US-guided procedures now performed most often by nonradiologists
The total utilization rate for all ultrasound-guided (US-guided) procedures doubled between 2004 and 2010, according to an analysis of claims data published online Sept. 26 in the Journal of the American College of Radiology.
While radiologists still perform the largest share of US-guided procedures, growth in usage among other specialists made 2010 the first year that nonradiologists performed more US-guided procedures than radiologists, explained Vijay M. Rao, MD, and colleagues from Thomas Jefferson University Hospital and Jefferson Medical College, Philadelphia.
The authors based their findings on data from the Center for Medicare & Medicaid Services Physician Supplier Procedure Summary Master Files for 2004 through 2010.
In 2004, the total utilization rate for all US-guided procedures was 2,425 per 100,000. This number jumped to 4,870 per 100,000 by 2010, thanks to a compound annual growth rate of 12.3 percent.
Nonradiologists as a group accounted for more than 72 percent of the volume growth over the study period and performed 922,672 US-guided procedures in 2010 compared with 794,497 performed by radiologists, according to Rao and colleagues.
After radiologists, surgeons performed the second largest share of US-guided procedures, at 19.4 percent. Other providers who saw large volume increases from 2004 to 2010 were anesthesiologists, rheumatologists, midlevel providers, primary care physicians and nonrheumatologist internal medicine subspecialists.
Rao and colleagues wrote that their study was unable to clarify what was causing the rapid increase in nonradiologist use of US-guided procedures. “More research is needed to discern whether increases in utilization of [US-guided procedures] are the result of increased adoption of US guidance for procedures that would have been previously performed without US guidance or whether the increased utilization reflects a lower threshold among nonradiologists for performing these procedures because they had acquired US capabilities. The latter could raise concern for self-referral, depending on the clinical appropriateness of these procedures.”
They noted that volume growth was especially high in private offices, and that similar high utilization trends have been described following nonradiologist ownership of CT, MRI and PET equipment.
Joint aspirations, steroid injections and tissue biopsies were examples provided by the authors of procedures previously performed without US guidance that may now be done with imaging.

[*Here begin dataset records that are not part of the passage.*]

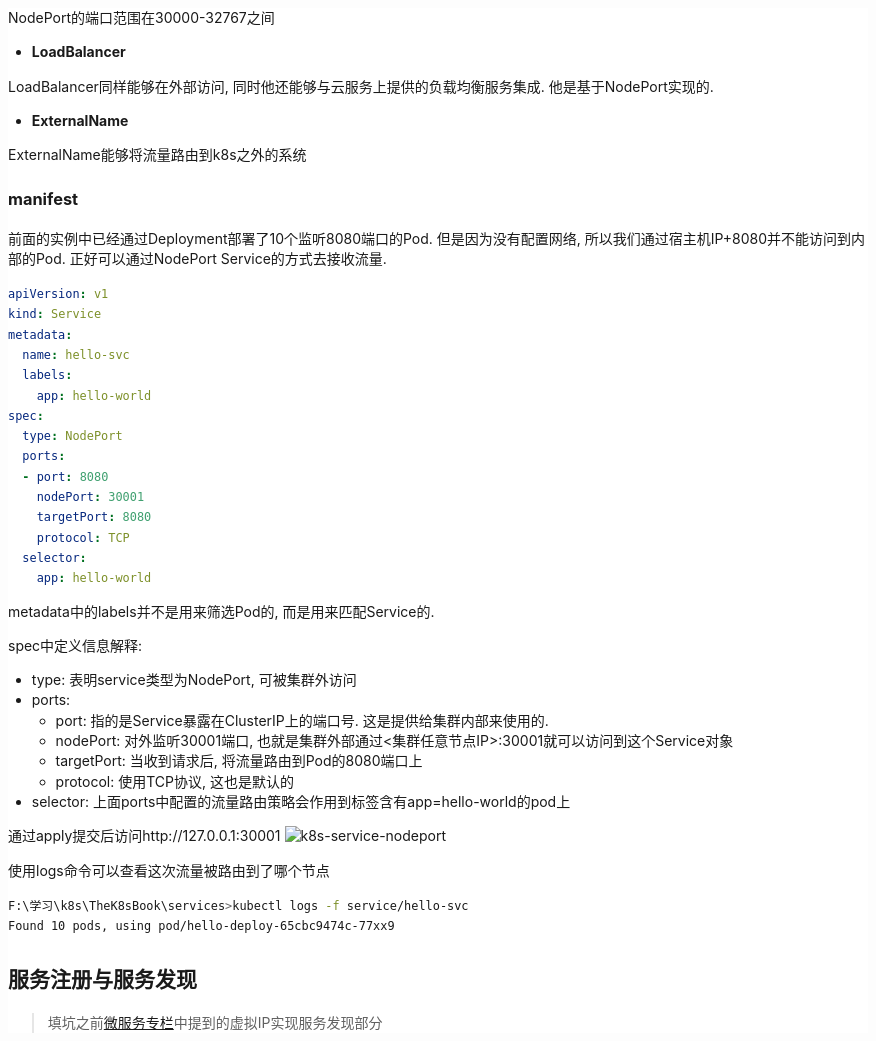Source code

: NodePort的端口范围在30000-32767之间
- **LoadBalancer**

LoadBalancer同样能够在外部访问, 同时他还能够与云服务上提供的负载均衡服务集成. 他是基于NodePort实现的.
- **ExternalName**

ExternalName能够将流量路由到k8s之外的系统

### manifest

前面的实例中已经通过Deployment部署了10个监听8080端口的Pod. 但是因为没有配置网络, 所以我们通过宿主机IP+8080并不能访问到内部的Pod. 正好可以通过NodePort Service的方式去接收流量. 

```yaml
apiVersion: v1
kind: Service
metadata:
  name: hello-svc
  labels:
    app: hello-world
spec:
  type: NodePort
  ports:
  - port: 8080
    nodePort: 30001
    targetPort: 8080
    protocol: TCP
  selector:
    app: hello-world
```
metadata中的labels并不是用来筛选Pod的, 而是用来匹配Service的. 

spec中定义信息解释:

- type: 表明service类型为NodePort, 可被集群外访问
- ports: 
    - port: 指的是Service暴露在ClusterIP上的端口号. 这是提供给集群内部来使用的. 
    - nodePort: 对外监听30001端口, 也就是集群外部通过&lt;集群任意节点IP&gt;:30001就可以访问到这个Service对象
    - targetPort: 当收到请求后, 将流量路由到Pod的8080端口上
    - protocol: 使用TCP协议, 这也是默认的
- selector: 上面ports中配置的流量路由策略会作用到标签含有app=hello-world的pod上  

通过apply提交后访问http://127.0.0.1:30001
![k8s-service-nodeport](https://cdn.jsdelivr.net/gh/NiceAshin/FileStore/blogImage/k8s-servoce-nodeport.png)  

使用logs命令可以查看这次流量被路由到了哪个节点
```bash
F:\学习\k8s\TheK8sBook\services>kubectl logs -f service/hello-svc
Found 10 pods, using pod/hello-deploy-65cbc9474c-77xx9
```

## 服务注册与服务发现

> 填坑之前[微服务专栏](../../microservice/contact.md#平台服务发现模式)中提到的虚拟IP实现服务发现部分
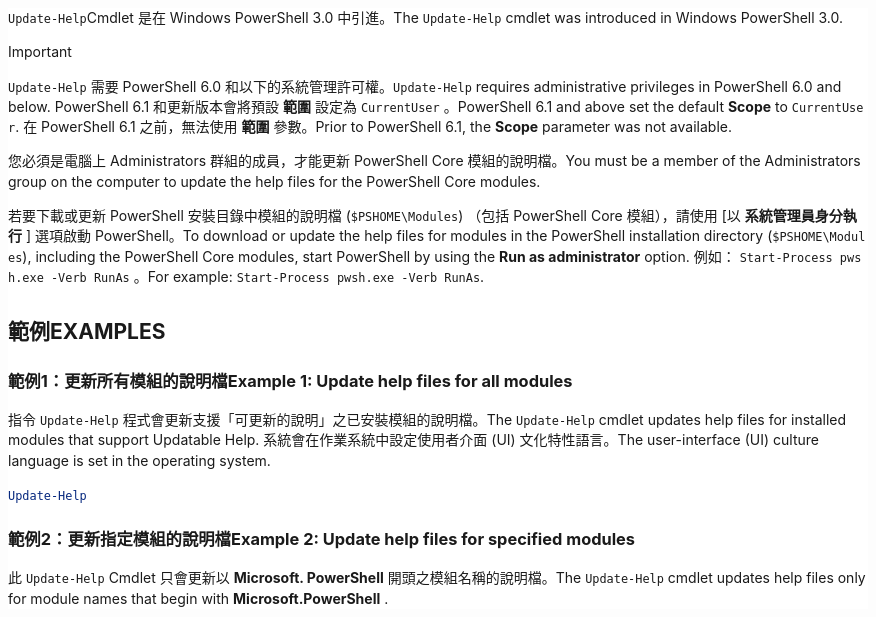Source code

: <span data-ttu-id="23df3-128">`Update-Help`Cmdlet 是在 Windows PowerShell 3.0 中引進。</span><span class="sxs-lookup"><span data-stu-id="23df3-128">The `Update-Help` cmdlet was introduced in Windows PowerShell 3.0.</span></span>

> [!IMPORTANT]
> <span data-ttu-id="23df3-129">`Update-Help` 需要 PowerShell 6.0 和以下的系統管理許可權。</span><span class="sxs-lookup"><span data-stu-id="23df3-129">`Update-Help` requires administrative privileges in PowerShell 6.0 and below.</span></span>
> <span data-ttu-id="23df3-130">PowerShell 6.1 和更新版本會將預設 **範圍** 設定為 `CurrentUser` 。</span><span class="sxs-lookup"><span data-stu-id="23df3-130">PowerShell 6.1 and above set the default **Scope** to `CurrentUser`.</span></span>
> <span data-ttu-id="23df3-131">在 PowerShell 6.1 之前，無法使用 **範圍** 參數。</span><span class="sxs-lookup"><span data-stu-id="23df3-131">Prior to PowerShell 6.1, the **Scope** parameter was not available.</span></span>
>
> <span data-ttu-id="23df3-132">您必須是電腦上 Administrators 群組的成員，才能更新 PowerShell Core 模組的說明檔。</span><span class="sxs-lookup"><span data-stu-id="23df3-132">You must be a member of the Administrators group on the computer to update the help files for the PowerShell Core modules.</span></span>
>
> <span data-ttu-id="23df3-133">若要下載或更新 PowerShell 安裝目錄中模組的說明檔 (`$PSHOME\Modules`) （包括 PowerShell Core 模組），請使用 [以 **系統管理員身分執行** ] 選項啟動 PowerShell。</span><span class="sxs-lookup"><span data-stu-id="23df3-133">To download or update the help files for modules in the PowerShell installation directory (`$PSHOME\Modules`), including the PowerShell Core modules, start PowerShell by using the **Run as administrator** option.</span></span>
> <span data-ttu-id="23df3-134">例如： `Start-Process pwsh.exe -Verb RunAs` 。</span><span class="sxs-lookup"><span data-stu-id="23df3-134">For example: `Start-Process pwsh.exe -Verb RunAs`.</span></span>

## <span data-ttu-id="23df3-135">範例</span><span class="sxs-lookup"><span data-stu-id="23df3-135">EXAMPLES</span></span>

### <span data-ttu-id="23df3-136">範例1：更新所有模組的說明檔</span><span class="sxs-lookup"><span data-stu-id="23df3-136">Example 1: Update help files for all modules</span></span>

<span data-ttu-id="23df3-137">指令 `Update-Help` 程式會更新支援「可更新的說明」之已安裝模組的說明檔。</span><span class="sxs-lookup"><span data-stu-id="23df3-137">The `Update-Help` cmdlet updates help files for installed modules that support Updatable Help.</span></span> <span data-ttu-id="23df3-138">系統會在作業系統中設定使用者介面 (UI) 文化特性語言。</span><span class="sxs-lookup"><span data-stu-id="23df3-138">The user-interface (UI) culture language is set in the operating system.</span></span>

```powershell
Update-Help
```

### <span data-ttu-id="23df3-139">範例2：更新指定模組的說明檔</span><span class="sxs-lookup"><span data-stu-id="23df3-139">Example 2: Update help files for specified modules</span></span>

<span data-ttu-id="23df3-140">此 `Update-Help` Cmdlet 只會更新以 **Microsoft. PowerShell** 開頭之模組名稱的說明檔。</span><span class="sxs-lookup"><span data-stu-id="23df3-140">The `Update-Help` cmdlet updates help files only for module names that begin with **Microsoft.PowerShell** .</span></span>
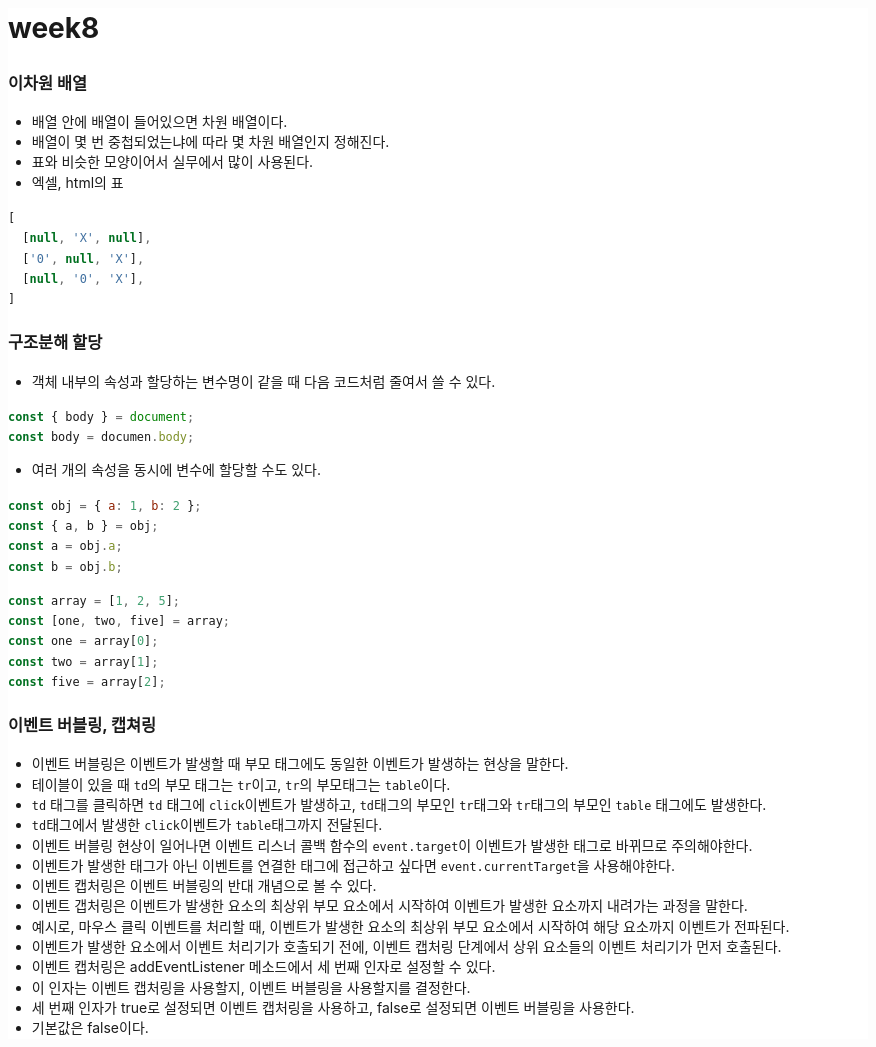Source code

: # week8

### 이차원 배열

- 배열 안에 배열이 들어있으면 차원 배열이다.
- 배열이 몇 번 중첩되었는냐에 따라 몇 차원 배열인지 정해진다.
- 표와 비슷한 모양이어서 실무에서 많이 사용된다.
- 엑셀, html의 표

```jsx
[
  [null, 'X', null],
  ['0', null, 'X'],
  [null, '0', 'X'],
]
```

### 구조분해 할당

- 객체 내부의 속성과 할당하는 변수명이 같을 때 다음 코드처럼 줄여서 쓸 수 있다.

```jsx
const { body } = document;
const body = documen.body;
```

- 여러 개의 속성을 동시에 변수에 할당할 수도 있다.

```jsx
const obj = { a: 1, b: 2 };
const { a, b } = obj;
const a = obj.a;
const b = obj.b;
```

```jsx
const array = [1, 2, 5];
const [one, two, five] = array;
const one = array[0];
const two = array[1];
const five = array[2];
```

### 이벤트 버블링, 캡쳐링

- 이벤트 버블링은 이벤트가 발생할 때 부모 태그에도 동일한 이벤트가 발생하는 현상을 말한다.
- 테이블이 있을 때 `td`의 부모 태그는 `tr`이고, `tr`의 부모태그는 `table`이다.
- `td` 태그를 클릭하면 `td` 태그에 `click`이벤트가 발생하고, `td`태그의 부모인 `tr`태그와  `tr`태그의 부모인 `table` 태그에도 발생한다.
- `td`태그에서 발생한 `click`이벤트가 `table`태그까지 전달된다.
- 이벤트 버블링 현상이 일어나면 이벤트 리스너 콜백 함수의 `event.target`이 이벤트가 발생한 태그로 바뀌므로 주의해야한다.
- 이벤트가 발생한 태그가 아닌 이벤트를 연결한 태그에 접근하고 싶다면 `event.currentTarget`을 사용해야한다.
- 이벤트 캡처링은 이벤트 버블링의 반대 개념으로 볼 수 있다.
- 이벤트 갭처링은 이벤트가 발생한 요소의 최상위 부모 요소에서 시작하여 이벤트가 발생한 요소까지 내려가는 과정을 말한다.
- 예시로, 마우스 클릭 이벤트를 처리할 때, 이벤트가 발생한 요소의 최상위 부모 요소에서 시작하여 해당 요소까지 이벤트가 전파된다.
- 이벤트가 발생한 요소에서 이벤트 처리기가 호출되기 전에, 이벤트 캡처링 단계에서 상위 요소들의 이벤트 처리기가 먼저 호출된다.
- 이벤트 캡처링은 addEventListener 메소드에서 세 번째 인자로 설정할 수 있다.
- 이 인자는 이벤트 캡처링을 사용할지, 이벤트 버블링을 사용할지를 결정한다.
- 세 번째 인자가 true로 설정되면 이벤트 캡처링을 사용하고, false로 설정되면 이벤트 버블링을 사용한다.
- 기본값은 false이다.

“For many patients, the addition of US guidance to procedures previously performed without imaging guidance may significantly improve the quality of care provided to these patients,” wrote the authors. “The efficient allocation of health care resources, patient safety, and health care quality all depend on these procedures being performed for the appropriate clinical indications and by individuals with appropriate training.”